NUKILAN.ID | MEULABOH — Pemerintah Kabupaten Aceh Barat menyoroti masih ditemukannya penjualan minyak goreng subsidi pemerintah, yakni Minyakita, dengan harga berkisar Rp17 ribu hingga Rp20 ribu per liter di sejumlah pedagang di daerah tersebut.
Padahal, sesuai Harga Eceran Tertinggi (HET) yang telah ditetapkan pemerintah, Minyakita seharusnya dijual dengan harga Rp15.700 per liter.
“Kita akan segera sidak ke distributor utama dan agen untuk memastikan apa yang sebenarnya ditemukan di lapangan,” kata Tarmizi kepada wartawan di Meulaboh, Jumat.
Ia menegaskan, apabila nantinya pemerintah daerah menemukan adanya pelanggaran dalam penjualan Minyakita di Kabupaten Aceh Barat, maka pemerintah daerah bersama pihak terkait akan mengambil tindakan tegas karena kondisi tersebut dinilai merugikan masyarakat.
Selain minyak goreng, pemerintah daerah juga telah mengidentifikasi adanya kenaikan harga pada sejumlah komoditas utama lainnya, seperti beras. Untuk menjaga daya beli masyarakat, Pemkab Aceh Barat disebut segera melakukan intervensi pasar.
Tarmizi menjelaskan, terdapat empat langkah utama yang saat ini sedang dijalankan pemerintah daerah. Di antaranya melakukan pemantauan langsung ke lapangan, termasuk ke distributor, guna memastikan tidak terjadi penimbunan maupun permainan harga di tingkat distribusi.

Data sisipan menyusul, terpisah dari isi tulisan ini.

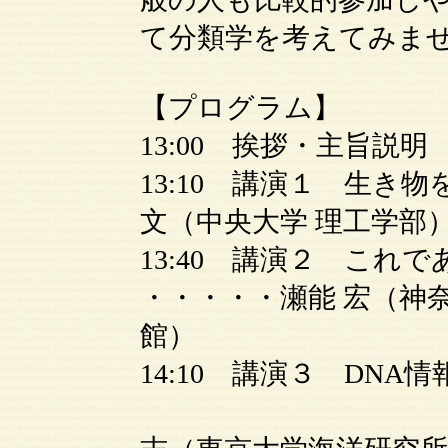
て分類学を考えてみま
【プログラム】
13:00 挨拶・主旨説明
13:10 講演１ 生き
文（中央大学 理工学部
13:40 講演２ これ
・・・・・瀬能 宏（神
館）
14:10 講演３ DN
・・・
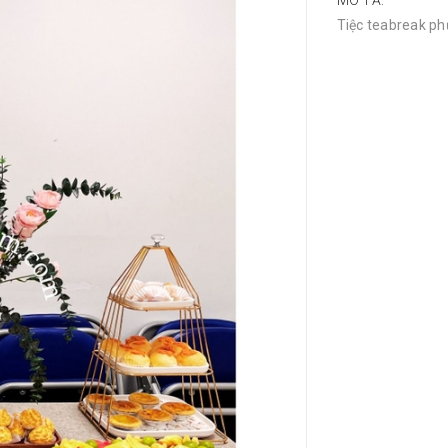
MÔ TẢ:
Tiệc teabreak ph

Pemerintah daerah juga berupaya memberikan subsidi terhadap komoditas tertentu agar harga tetap terjangkau bagi masyarakat. Selain itu, Pemkab turut menanggung biaya transportasi logistik agar beban distribusi dari penyalur tidak sepenuhnya dibebankan kepada konsumen.
Lebih lanjut, Tarmizi menyampaikan bahwa khusus untuk komoditas minyak goreng yang pasokannya sempat mengalami pembatasan, Pemkab Aceh Barat kini sedang menjalin komunikasi intensif dengan distributor lain guna memastikan stok tetap tersedia dan tidak terjadi kelangkaan di daerah tersebut.